Article ▸
========================================================================

Probably we could decode the id directly with id_to_piece, though it is not always the same as decode method.

>>> import sentencepiece as spm
>>> sp = spm.SentencePieceProcessor(model_file='test_model.model')
>>> ids = sp.encode('hello world. sentencepiece is a language independent tokenizer.')
>>> ids
[39, 88, 21, 887, 6, 331, 15, 256, 29, 25, 16, 135, 47, 11, 960, 20, 981, 109, 10, 46, 98, 25, 997, 40, 6]
>>> s = ''
>>> for id in ids:
...     s += sp.id_to_piece(id)
...     print(s.replace('▁', ' ').lstrip(' '))
... 
he
hell
hello
hello world
hello world.
hello world. sen
hello world. sent
hello world. sentence
hello world. sentencep
hello world. sentencepi
hello world. sentencepie
hello world. sentencepiece
hello world. sentencepiece is
hello world. sentencepiece is a
hello world. sentencepiece is a language
hello world. sentencepiece is a language in
hello world. sentencepiece is a language independ
hello world. sentencepiece is a language independent
hello world. sentencepiece is a language independent to
hello world. sentencepiece is a language independent tok
hello world. sentencepiece is a language independent token
hello world. sentencepiece is a language independent tokeni
hello world. sentencepiece is a language independent tokeniz
hello world. sentencepiece is a language independent tokenizer
hello world. sentencepiece is a language independent tokenizer.

========================================================================

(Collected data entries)
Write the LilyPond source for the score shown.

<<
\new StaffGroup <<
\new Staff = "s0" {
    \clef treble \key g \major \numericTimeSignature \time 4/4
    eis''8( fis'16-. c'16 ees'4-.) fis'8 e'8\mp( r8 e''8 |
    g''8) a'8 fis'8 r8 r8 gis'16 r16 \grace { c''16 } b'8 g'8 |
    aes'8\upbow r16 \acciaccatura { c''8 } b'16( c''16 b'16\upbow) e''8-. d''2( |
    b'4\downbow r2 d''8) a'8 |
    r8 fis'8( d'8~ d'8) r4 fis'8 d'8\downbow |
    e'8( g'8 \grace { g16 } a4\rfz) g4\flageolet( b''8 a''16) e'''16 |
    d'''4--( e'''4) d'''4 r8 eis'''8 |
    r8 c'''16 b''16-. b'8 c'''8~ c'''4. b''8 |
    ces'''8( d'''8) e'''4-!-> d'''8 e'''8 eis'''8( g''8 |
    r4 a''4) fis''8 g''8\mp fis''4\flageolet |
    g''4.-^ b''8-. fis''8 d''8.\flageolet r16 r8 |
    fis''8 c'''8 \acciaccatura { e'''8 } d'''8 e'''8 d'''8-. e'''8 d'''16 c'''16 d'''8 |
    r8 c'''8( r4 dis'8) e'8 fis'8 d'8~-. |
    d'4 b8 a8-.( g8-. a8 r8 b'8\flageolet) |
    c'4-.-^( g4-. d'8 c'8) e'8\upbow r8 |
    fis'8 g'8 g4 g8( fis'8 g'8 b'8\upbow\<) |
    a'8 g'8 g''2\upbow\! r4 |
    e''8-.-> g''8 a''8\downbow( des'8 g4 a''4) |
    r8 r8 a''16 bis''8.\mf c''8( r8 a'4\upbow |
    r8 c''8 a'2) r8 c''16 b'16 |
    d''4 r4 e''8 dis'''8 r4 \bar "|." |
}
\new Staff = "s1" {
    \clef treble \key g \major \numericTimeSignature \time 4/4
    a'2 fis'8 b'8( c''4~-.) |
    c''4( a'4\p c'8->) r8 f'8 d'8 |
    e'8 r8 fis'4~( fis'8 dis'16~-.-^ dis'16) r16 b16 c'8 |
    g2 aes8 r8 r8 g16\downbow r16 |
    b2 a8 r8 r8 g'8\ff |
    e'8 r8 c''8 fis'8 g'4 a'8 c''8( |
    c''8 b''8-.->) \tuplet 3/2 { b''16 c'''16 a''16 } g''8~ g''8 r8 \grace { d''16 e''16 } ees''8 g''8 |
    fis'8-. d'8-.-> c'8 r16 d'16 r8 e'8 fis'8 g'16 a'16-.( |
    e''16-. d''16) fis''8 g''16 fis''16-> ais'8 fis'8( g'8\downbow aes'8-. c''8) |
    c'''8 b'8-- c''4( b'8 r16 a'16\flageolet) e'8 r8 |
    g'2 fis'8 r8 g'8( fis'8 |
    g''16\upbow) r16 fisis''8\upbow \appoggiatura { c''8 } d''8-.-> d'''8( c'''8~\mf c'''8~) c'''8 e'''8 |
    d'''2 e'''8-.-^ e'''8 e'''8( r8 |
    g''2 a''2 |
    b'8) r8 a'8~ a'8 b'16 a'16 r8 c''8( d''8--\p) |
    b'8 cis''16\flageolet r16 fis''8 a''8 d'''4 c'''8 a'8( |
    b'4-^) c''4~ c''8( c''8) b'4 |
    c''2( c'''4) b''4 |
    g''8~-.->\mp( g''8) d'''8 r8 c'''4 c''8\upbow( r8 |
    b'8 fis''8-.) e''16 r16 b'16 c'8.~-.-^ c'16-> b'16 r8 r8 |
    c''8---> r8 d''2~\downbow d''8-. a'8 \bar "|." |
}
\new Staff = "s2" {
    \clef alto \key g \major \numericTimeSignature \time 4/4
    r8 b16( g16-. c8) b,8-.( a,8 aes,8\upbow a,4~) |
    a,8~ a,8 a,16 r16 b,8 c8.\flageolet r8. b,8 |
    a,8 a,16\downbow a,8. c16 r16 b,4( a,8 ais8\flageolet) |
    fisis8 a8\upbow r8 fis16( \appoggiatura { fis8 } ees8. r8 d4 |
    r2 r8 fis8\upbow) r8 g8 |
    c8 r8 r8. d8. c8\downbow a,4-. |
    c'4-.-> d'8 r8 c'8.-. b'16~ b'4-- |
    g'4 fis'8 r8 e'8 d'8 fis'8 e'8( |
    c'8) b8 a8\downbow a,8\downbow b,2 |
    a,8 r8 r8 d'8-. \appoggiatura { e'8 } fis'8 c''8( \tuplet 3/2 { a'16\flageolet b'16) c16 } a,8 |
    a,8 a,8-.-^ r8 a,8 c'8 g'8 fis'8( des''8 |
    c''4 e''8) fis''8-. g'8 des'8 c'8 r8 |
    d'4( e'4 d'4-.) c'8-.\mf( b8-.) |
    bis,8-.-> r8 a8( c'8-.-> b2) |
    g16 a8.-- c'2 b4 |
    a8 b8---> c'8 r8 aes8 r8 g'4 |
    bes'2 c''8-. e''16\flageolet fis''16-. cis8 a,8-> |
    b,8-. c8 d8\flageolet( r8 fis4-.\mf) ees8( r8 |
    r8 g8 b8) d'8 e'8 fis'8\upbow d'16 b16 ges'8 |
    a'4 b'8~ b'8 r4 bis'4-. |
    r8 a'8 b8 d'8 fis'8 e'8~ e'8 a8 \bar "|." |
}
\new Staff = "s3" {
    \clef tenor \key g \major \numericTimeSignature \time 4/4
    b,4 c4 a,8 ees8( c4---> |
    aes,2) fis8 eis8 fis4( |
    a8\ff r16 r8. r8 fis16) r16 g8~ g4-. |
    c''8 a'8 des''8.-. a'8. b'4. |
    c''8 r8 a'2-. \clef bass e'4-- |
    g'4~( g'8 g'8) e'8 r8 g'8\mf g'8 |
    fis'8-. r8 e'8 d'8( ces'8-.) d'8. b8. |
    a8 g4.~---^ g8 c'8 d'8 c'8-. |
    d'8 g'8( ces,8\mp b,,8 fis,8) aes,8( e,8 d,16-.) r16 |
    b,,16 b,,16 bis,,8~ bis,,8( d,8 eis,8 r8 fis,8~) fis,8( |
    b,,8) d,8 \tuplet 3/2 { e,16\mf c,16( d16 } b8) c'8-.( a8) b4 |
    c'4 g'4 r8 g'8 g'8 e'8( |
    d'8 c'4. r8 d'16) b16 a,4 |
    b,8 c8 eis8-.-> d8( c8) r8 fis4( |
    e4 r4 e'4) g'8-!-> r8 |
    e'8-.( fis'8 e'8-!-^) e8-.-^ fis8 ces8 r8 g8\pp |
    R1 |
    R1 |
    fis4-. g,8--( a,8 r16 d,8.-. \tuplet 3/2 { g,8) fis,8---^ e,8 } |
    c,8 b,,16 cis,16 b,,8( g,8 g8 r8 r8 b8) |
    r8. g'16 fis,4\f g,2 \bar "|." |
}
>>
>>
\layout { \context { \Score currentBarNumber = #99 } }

========================================================================

Task requirements ▸
**a)** Reproduce the stretch of the sentencepiece excerpt from "Probably we could" through "sp = spm.SentencePieceProcessor(model_file='test_model.model')".
**b)** Return each line of the records that contains the string "clef".

Completed exercise ▸
**a)**
Probably we could decode the id directly with id_to_piece, though it is not always the same as decode method.

>>> import sentencepiece as spm
>>> sp = spm.SentencePieceProcessor(model_file='test_model.model')

**b)**
    \clef treble \key g \major \numericTimeSignature \time 4/4
    \clef treble \key g \major \numericTimeSignature \time 4/4
    \clef alto \key g \major \numericTimeSignature \time 4/4
    \clef tenor \key g \major \numericTimeSignature \time 4/4
    c''8 r8 a'2-. \clef bass e'4-- |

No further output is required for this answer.